Ternyata Ini Biang Kerok Saham Garuda Masih di Zona Merah

Kamis, 28/12/2023 13:09 WIB
Pilot Garuda Indonesia (Foto:Indonesiainside)

Pilot Garuda Indonesia (Foto:Indonesiainside)

Jakarta, law-justice.co - Hingga saat ini, dalam beberapa waktu terakhir, Saham Garuda Indonesia (GIAA) masih berada di zona merah. Terbukti pada penutupan pasar hari ini, Rabu (27/12), saham maskapai penerbangan tersebut anjlok 1,41 persen.

Bahkan, penurunan tertinggi terjadi pada Senin (18/12) yang minus sampai 9,88 persen.

Head of Customer Literation and Education Kiwoom Sekuritas Indonesia, Oktavianus Audi menilai bahwa volatilitas saham Garuda Indonesia terjadi karena aksi korporasi yang melunasi sebagian utangnya.
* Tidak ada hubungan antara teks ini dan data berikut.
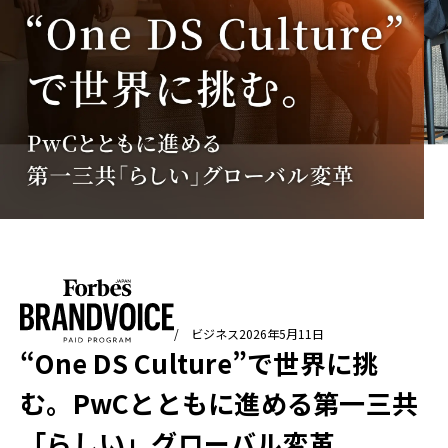
/ ビジネス
2026年5月11日
“One DS Culture”で世界に挑
む。PwCとともに進める第一三共
「らしい」グローバル変革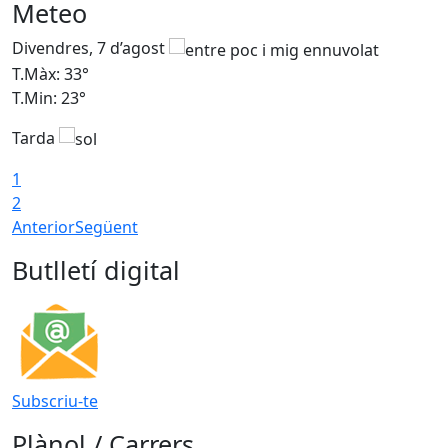
Meteo
Divendres, 7 d’agost
D
T.Màx: 33°
T
T.Min: 23°
T
Tarda
1
2
Anterior
Següent
Butlletí digital
Subscriu-te
Plànol / Carrers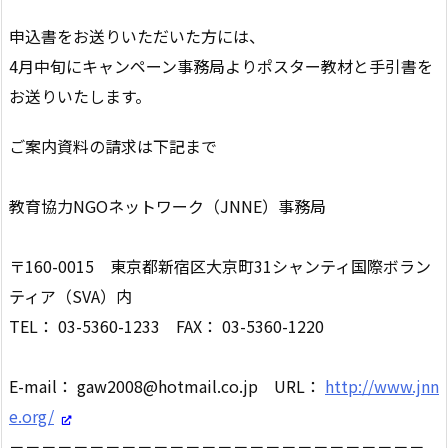
申込書をお送りいただいた方には、
4月中旬にキャンペーン事務局よりポスター教材と手引書を
お送りいたします。
ご案内資料の請求は下記まで
教育協力NGOネットワーク（JNNE）事務局
〒160-0015 東京都新宿区大京町31シャンティ国際ボラン
ティア（SVA）内
TEL： 03-5360-1233 FAX： 03-5360-1220
E-mail： gaw2008@hotmail.co.jp URL：
http://www.jnn
e.org/
＝＝＝＝＝＝＝＝＝＝＝＝＝＝＝＝＝＝＝＝＝＝＝＝＝＝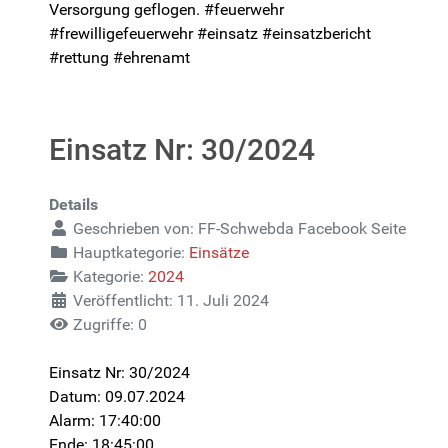
Versorgung geflogen. #feuerwehr
#frewilligefeuerwehr #einsatz #einsatzbericht
#rettung #ehrenamt
Einsatz Nr: 30/2024
Details
Geschrieben von:
FF-Schwebda Facebook Seite
Hauptkategorie:
Einsätze
Kategorie:
2024
Veröffentlicht: 11. Juli 2024
Zugriffe: 0
Einsatz Nr: 30/2024
Datum: 09.07.2024
Alarm: 17:40:00
Ende: 18:45:00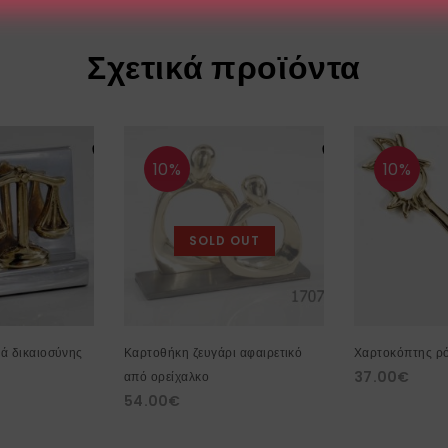
Σχετικά προϊόντα
10%
10%
SOLD OUT
ά δικαιοσύνης
Καρτοθήκη ζευγάρι αφαιρετικό
Χαρτοκόπτης ρ
37.00
€
από ορείχαλκο
54.00
€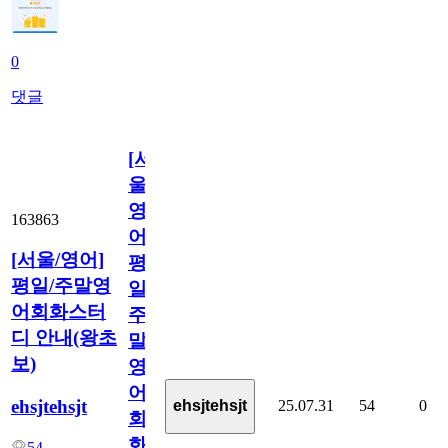
0
댓글
[서
울/
영
163863
어]
[서울/영어]
평
평일/주말영
일/
어회화스터
주
디 안내(왕초
말
보)
영
어
ehsjtehsjt
25.07.31
54
0
ehsjtehsjt
회
화
54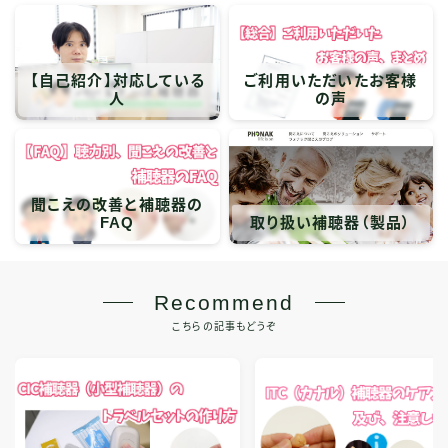
【自己紹介】対応している
ご利用いただいたお客様
人
の声
聞こえの改善と補聴器の
FAQ
取り扱い補聴器（製品）
Recommend
こちらの記事もどうぞ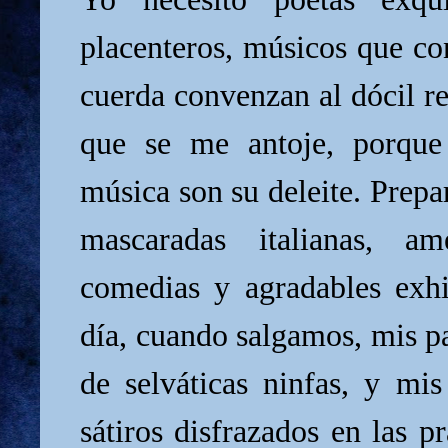
placenteros, músicos que co
cuerda convenzan al dócil r
que se me antoje, porque
música son su deleite. Prepa
mascaradas italianas, am
comedias y agradables exhi
día, cuando salgamos, mis pa
de selváticas ninfas, y m
sátiros disfrazados en las p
Hal ini sesuai dengan yang telah diumumkan perseroan.

Kata dia, Garuda Indonesia memang melakukan pelunasan sebagian obligasi dan sukuk senilai US$50 juta kepada kreditur GIAA.

"Dalam laporannya, GIAA akan melakukan skema tender offer, sehingga berdampak pada sikap pemegang saham yang membuat volatilitas meningkat," ujarnya seperti melansir cnnindonesia.com, Rabu (27/12).

Disisi lain, Associate Director PT Universal Broker Indonesia Sekuritas, Hadrian Maynard Taslim mengatakan ada beberapa penyebab kinerja GIAA dalam keadaan tidak baik.

Pertama kata dia, disebabkan oleh 3 catatan di sahan yakni gugatan pailit, ekuitas negatif dan masuk papan pemantauan khusus.

Selanjutnya, kedua, penyebab saham bergejolak adalah laporan keuangan GIAA per 30 September 2023 yang masih merugi Rp1,12 triliun.

"Tentunya ini angka yang jauh sekali penurunannya dibanding tahun lalu dimana per 31 Des 2022 secara akuntansi membukukan profit Rp58,8 triliun, jadi penurunannya lebih dari Rp50 triliun," jelasnya.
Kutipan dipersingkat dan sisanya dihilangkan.